START PROVIDED RECORDS

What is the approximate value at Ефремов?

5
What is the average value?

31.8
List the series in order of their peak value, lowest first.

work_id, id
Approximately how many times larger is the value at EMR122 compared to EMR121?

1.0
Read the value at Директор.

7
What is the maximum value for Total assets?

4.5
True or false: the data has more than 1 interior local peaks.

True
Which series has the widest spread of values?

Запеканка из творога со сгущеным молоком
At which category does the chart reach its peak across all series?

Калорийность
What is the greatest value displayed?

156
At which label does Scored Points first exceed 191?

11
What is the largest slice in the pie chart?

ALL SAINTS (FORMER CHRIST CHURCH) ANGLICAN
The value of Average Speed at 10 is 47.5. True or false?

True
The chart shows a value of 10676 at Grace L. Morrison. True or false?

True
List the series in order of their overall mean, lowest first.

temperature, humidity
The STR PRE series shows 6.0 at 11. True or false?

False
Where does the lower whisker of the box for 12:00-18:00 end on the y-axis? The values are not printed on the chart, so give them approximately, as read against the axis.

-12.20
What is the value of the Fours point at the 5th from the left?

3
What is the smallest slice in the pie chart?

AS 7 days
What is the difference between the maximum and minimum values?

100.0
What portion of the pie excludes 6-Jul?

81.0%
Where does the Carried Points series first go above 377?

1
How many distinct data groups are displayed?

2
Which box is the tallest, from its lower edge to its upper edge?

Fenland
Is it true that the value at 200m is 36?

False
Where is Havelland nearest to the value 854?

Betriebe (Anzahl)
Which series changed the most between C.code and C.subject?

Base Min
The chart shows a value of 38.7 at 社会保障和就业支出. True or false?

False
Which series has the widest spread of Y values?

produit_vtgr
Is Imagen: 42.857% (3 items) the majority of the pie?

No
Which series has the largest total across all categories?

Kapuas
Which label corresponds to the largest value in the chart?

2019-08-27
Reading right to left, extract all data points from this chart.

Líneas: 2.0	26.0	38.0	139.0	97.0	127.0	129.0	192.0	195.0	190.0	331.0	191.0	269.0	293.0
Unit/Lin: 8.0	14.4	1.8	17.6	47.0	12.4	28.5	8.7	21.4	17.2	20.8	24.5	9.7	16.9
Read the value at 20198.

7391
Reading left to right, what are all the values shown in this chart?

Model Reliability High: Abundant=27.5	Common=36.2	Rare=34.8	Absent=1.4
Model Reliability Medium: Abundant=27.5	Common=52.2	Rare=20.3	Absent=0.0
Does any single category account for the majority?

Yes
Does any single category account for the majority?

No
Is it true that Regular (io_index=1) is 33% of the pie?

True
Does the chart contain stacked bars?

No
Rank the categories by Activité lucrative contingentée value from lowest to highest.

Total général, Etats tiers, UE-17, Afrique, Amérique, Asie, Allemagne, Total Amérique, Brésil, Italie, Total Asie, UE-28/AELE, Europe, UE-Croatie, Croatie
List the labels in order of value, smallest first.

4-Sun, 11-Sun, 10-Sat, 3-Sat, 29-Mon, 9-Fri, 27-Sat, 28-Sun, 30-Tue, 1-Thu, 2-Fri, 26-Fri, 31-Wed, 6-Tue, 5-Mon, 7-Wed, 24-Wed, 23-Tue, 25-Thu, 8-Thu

END PROVIDED RECORDS

Render the lines above as a Markdown table with the columns Number and Text. Give each row a number and omit the blank lines.

--- SOLUTION TO THIS EXERCISE ---
| Number | Text |
|---|---|
| 1 | What is the approximate value at Ефремов? |
| 2 | 5 |
| 3 | What is the average value? |
| 4 | 31.8 |
| 5 | List the series in order of their peak value, lowest first. |
| 6 | work_id, id |
| 7 | Approximately how many times larger is the value at EMR122 compared to EMR121? |
| 8 | 1.0 |
| 9 | Read the value at Директор. |
| 10 | 7 |
| 11 | What is the maximum value for Total assets? |
| 12 | 4.5 |
| 13 | True or false: the data has more than 1 interior local peaks. |
| 14 | True |
| 15 | Which series has the widest spread of values? |
| 16 | Запеканка из творога со сгущеным молоком |
| 17 | At which category does the chart reach its peak across all series? |
| 18 | Калорийность |
| 19 | What is the greatest value displayed? |
| 20 | 156 |
| 21 | At which label does Scored Points first exceed 191? |
| 22 | 11 |
| 23 | What is the largest slice in the pie chart? |
| 24 | ALL SAINTS (FORMER CHRIST CHURCH) ANGLICAN |
| 25 | The value of Average Speed at 10 is 47.5. True or false? |
| 26 | True |
| 27 | The chart shows a value of 10676 at Grace L. Morrison. True or false? |
| 28 | True |
| 29 | List the series in order of their overall mean, lowest first. |
| 30 | temperature, humidity |
| 31 | The STR PRE series shows 6.0 at 11. True or false? |
| 32 | False |
| 33 | Where does the lower whisker of the box for 12:00-18:00 end on the y-axis? The values are not printed on the chart, so give them approximately, as read against the axis. |
| 34 | -12.20 |
| 35 | What is the value of the Fours point at the 5th from the left? |
| 36 | 3 |
| 37 | What is the smallest slice in the pie chart? |
| 38 | AS 7 days |
| 39 | What is the difference between the maximum and minimum values? |
| 40 | 100.0 |
| 41 | What portion of the pie excludes 6-Jul? |
| 42 | 81.0% |
| 43 | Where does the Carried Points series first go above 377? |
| 44 | 1 |
| 45 | How many distinct data groups are displayed? |
| 46 | 2 |
| 47 | Which box is the tallest, from its lower edge to its upper edge? |
| 48 | Fenland |
| 49 | Is it true that the value at 200m is 36? |
| 50 | False |
| 51 | Where is Havelland nearest to the value 854? |
| 52 | Betriebe (Anzahl) |
| 53 | Which series changed the most between C.code and C.subject? |
| 54 | Base Min |
| 55 | The chart shows a value of 38.7 at 社会保障和就业支出. True or false? |
| 56 | False |
| 57 | Which series has the widest spread of Y values? |
| 58 | produit_vtgr |
| 59 | Is Imagen: 42.857% (3 items) the majority of the pie? |
| 60 | No |
| 61 | Which series has the largest total across all categories? |
| 62 | Kapuas |
| 63 | Which label corresponds to the largest value in the chart? |
| 64 | 2019-08-27 |
| 65 | Reading right to left, extract all data points from this chart. |
| 66 | Líneas: 2.0	26.0	38.0	139.0	97.0	127.0	129.0	192.0	195.0	190.0	331.0	191.0	269.0	293.0 |
| 67 | Unit/Lin: 8.0	14.4	1.8	17.6	47.0	12.4	28.5	8.7	21.4	17.2	20.8	24.5	9.7	16.9 |
| 68 | Read the value at 20198. |
| 69 | 7391 |
| 70 | Reading left to right, what are all the values shown in this chart? |
| 71 | Model Reliability High: Abundant=27.5	Common=36.2	Rare=34.8	Absent=1.4 |
| 72 | Model Reliability Medium: Abundant=27.5	Common=52.2	Rare=20.3	Absent=0.0 |
| 73 | Does any single category account for the majority? |
| 74 | Yes |
| 75 | Does any single category account for the majority? |
| 76 | No |
| 77 | Is it true that Regular (io_index=1) is 33% of the pie? |
| 78 | True |
| 79 | Does the chart contain stacked bars? |
| 80 | No |
| 81 | Rank the categories by Activité lucrative contingentée value from lowest to highest. |
| 82 | Total général, Etats tiers, UE-17, Afrique, Amérique, Asie, Allemagne, Total Amérique, Brésil, Italie, Total Asie, UE-28/AELE, Europe, UE-Croatie, Croatie |
| 83 | List the labels in order of value, smallest first. |
| 84 | 4-Sun, 11-Sun, 10-Sat, 3-Sat, 29-Mon, 9-Fri, 27-Sat, 28-Sun, 30-Tue, 1-Thu, 2-Fri, 26-Fri, 31-Wed, 6-Tue, 5-Mon, 7-Wed, 24-Wed, 23-Tue, 25-Thu, 8-Thu |